By barbryn
The grass is always greener when it bursts up through concrete
We live in an increasingly urban world. More than half the human population lives in cities, and that proportion is rising all the time. In our concrete jungles, it’s easy to become disconnected from nature.
Look a little closer, though, and it’s all around us. Round the back of the supermarket, where blackberries are sold in plastic punnets, ramble wild brambles. In Black Berry Blossoms, Abbey Lincoln takes an old bluegrass tune and gives it an urban jazz twist, adding a lyric on the passing of the seasons.
When animals thrive in urban environments, we call them vermin. Rats, real and metaphorical, came up a lot this week. “Super giant sewer rats are everywhere,” warn The Rats as they plot their revenge on an extraordinary 1965 single that falls somewhere between early rock’n’roll and punk. (The B-side – The Rat’s Revenge Part 2 – is included for good measure.)
Foxes too have taken to urban living. In The Fox by The Men Who Would Not Be Blamed For Nothing, one turns up in the narrator’s bedroom in Manor House, north London, having been chased through Kent and the Tube by toffs (“it’s always fucking toffs, they’ve got a thing about foxes”). He’s not an especially welcome guest, though it’s open for debate whether this is down to his antisocial habits or just a form of racism.
Other urban animals are more popular – like the deer of Nara Park in Japan, once considered sacred and today officially designated as a national treasure. As Shonen Knife explain, you can buy special Deer Biscuits to feed them, but beware – more than 100 tourists get injured every year.
Two hundred years ago, passenger pigeons gathered in flocks of more than a billion. In a matter of decades, they were hunted to extinction; the last one died in Cincinnati Zoo in 1914. Their disappearance haunts The Handsome Family, sitting in an empty park, “throwing potato chips into the white snow drifts / Just in case a bird decides to fly through.”
⁂
* WHAT YOU WILL DO *
a) Answer these questions from the text on songs about urban nature:
(i) In what year did the last passenger pigeon die, and where?
(ii) In which part of London does the fox turn up in the song The Fox?
(iii) Which singer gives an old bluegrass tune an urban jazz twist?
b) Carry on the piece about songs on urban nature, starting after its final sentence.
The records that follow the text are separate material and have nothing to do with it.
⁂
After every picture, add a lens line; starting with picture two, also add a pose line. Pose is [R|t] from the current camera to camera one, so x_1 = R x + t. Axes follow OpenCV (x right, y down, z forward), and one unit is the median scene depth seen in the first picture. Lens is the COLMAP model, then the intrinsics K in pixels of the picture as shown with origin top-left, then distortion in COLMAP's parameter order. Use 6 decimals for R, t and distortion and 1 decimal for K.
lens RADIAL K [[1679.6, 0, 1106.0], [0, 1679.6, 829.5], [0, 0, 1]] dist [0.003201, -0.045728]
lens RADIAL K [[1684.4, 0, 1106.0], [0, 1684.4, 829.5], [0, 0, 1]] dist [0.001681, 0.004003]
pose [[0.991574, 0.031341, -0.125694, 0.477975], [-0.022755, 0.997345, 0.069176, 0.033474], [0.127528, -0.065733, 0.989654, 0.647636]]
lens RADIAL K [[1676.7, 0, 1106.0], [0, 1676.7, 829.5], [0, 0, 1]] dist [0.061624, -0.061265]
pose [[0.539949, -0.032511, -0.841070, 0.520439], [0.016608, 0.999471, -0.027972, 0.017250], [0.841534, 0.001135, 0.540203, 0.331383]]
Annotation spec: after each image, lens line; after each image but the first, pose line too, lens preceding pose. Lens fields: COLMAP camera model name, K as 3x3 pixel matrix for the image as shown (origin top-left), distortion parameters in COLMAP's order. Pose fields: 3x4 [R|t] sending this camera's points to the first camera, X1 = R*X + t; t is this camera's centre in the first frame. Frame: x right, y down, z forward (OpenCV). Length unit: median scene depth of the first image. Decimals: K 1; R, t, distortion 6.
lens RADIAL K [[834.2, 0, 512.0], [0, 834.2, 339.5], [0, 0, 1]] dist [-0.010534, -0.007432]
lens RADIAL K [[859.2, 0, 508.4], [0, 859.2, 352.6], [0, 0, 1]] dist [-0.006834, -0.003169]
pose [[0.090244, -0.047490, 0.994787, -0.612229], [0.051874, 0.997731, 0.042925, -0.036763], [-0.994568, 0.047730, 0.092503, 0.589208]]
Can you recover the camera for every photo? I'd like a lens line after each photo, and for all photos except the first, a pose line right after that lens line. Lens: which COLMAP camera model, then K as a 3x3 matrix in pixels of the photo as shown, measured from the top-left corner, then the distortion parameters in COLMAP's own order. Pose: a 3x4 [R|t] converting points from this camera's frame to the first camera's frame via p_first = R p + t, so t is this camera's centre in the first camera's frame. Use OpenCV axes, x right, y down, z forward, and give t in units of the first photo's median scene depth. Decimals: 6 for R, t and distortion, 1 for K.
⁂
* EXERCISE ANSWERS *
a)
(i) In 1914, at Cincinnati Zoo.
(ii) In Manor House, north London, in the narrator's bedroom.
(iii) Abbey Lincoln, in Black Berry Blossoms.

b)
Not sure if potato chips are good for ducks. You’re not meant to give them bread – frozen peas are apparently a good alternative. Still, as simple pleasures go, it’s hard to beat Holding Hands, Feeding Ducks in the park with The Brunettes.
Recent research shows that feeding birds has led to an increase in their numbers and the diversity of species in Britain’s urban areas. In my day job, I write a lot about the value of biodiversity, ecosystem services and natural capital, but you can’t put a price on a songbird’s melody floating over the rooftops – as heard by Richard Hawley in As The Dawn Breaks.
Birds of prey can also thrive among our concrete cliffs and canyons: Urban Ospreys are a real phenomenon, but Robert Lloyd of The Nightingales is ambivalent about having them nesting in his garden. Sure, they’re fascinating, but he’s “worried stupid about the eggs”.
Grasscut’s pastoral electronica peels away the layers of the British landscape. Red Kite is a study in contrasts: beyond the slate dumps and copper mines, concrete towers and power lines, “there’s a red kite flying above the pines / Black crow sat on the phone line / Skylarks fly, describe the sky.”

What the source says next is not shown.